# Heron Lake Holly recreation Area advice



## Bob Gallagher

We will be pulling the boat off the trailer today so we can get the trailer over to the Cat scales. Then in the morning hit SOS for registration and plate. Road legal is the way to go I think. So anyone have any advice on where to fish Holly rec and Crotched. And anyone of you willing to help me get the boat back out if the car can't lol.


----------



## slowpoke

Bob Gallagher said:


> We will be pulling the boat off the trailer today so we can get the trailer over to the Cat scales. Then in the morning hit SOS for registration and plate. Road legal is the way to go I think. So anyone have any advice on where to fish Holly rec and Crotched. And anyone of you willing to help me get the boat back out if the car can't lol.


I just read this. Did everything work out alright? I live just south of Davison and would have help if I knew sooner. Jim.


----------



## Bob Gallagher

slowpoke said:


> I just read this. Did everything work out alright? I live just south of Davison and would have help if I knew sooner. Jim.

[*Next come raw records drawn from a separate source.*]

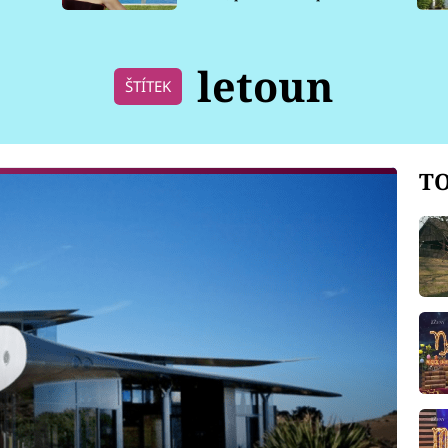
pro psy
letoun
ŠTÍTEK
TO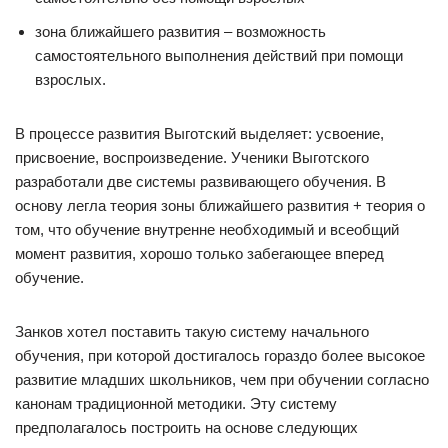
зона ближайшего развития – возможность
самостоятельного выполнения действий при помощи
взрослых.
В процессе развития Выготский выделяет: усвоение,
присвоение, воспроизведение. Ученики Выготского
разработали две системы развивающего обучения. В
основу легла теория зоны ближайшего развития + теория о
том, что обучение внутренне необходимый и всеобщий
момент развития, хорошо только забегающее вперед
обучение.
Занков хотел поставить такую систему начального
обучения, при которой достигалось гораздо более высокое
развитие младших школьников, чем при обучении согласно
канонам традиционной методики. Эту систему
предполагалось построить на основе следующих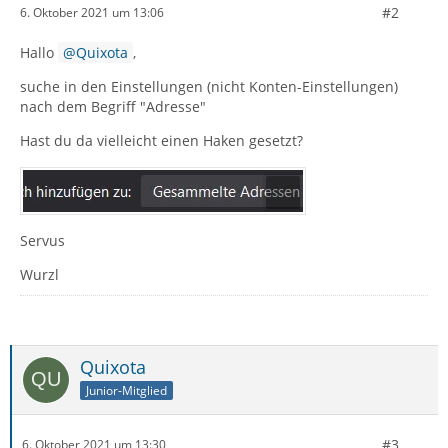
#2
6. Oktober 2021 um 13:06
Hallo
Quixota
,
suche in den Einstellungen (nicht Konten-Einstellungen)
nach dem Begriff "Adresse"
Hast du da vielleicht einen Haken gesetzt?
Servus
Wurzl
Quixota
Junior-Mitglied
#3
6. Oktober 2021 um 13:30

We were able to get her on the water this morning. Everything went pretty well for first time out. I do need the practice of backing the trailer. Found out the strap on the wench is not as long as I remember they should be. The strap was about 2 1/2 - 3 ft short of reaching end of trailer. The girl got the trailer weighed and we made it to SOS in time. Things did go better then I figured. Found a couple deep holes out from the launch on Ponemah. The Buick did fine pulling the boat back up that ramp. Just some of these other ramps might be cause for concern. Thanks a lot for the offer and sure will keep you in mind.


----------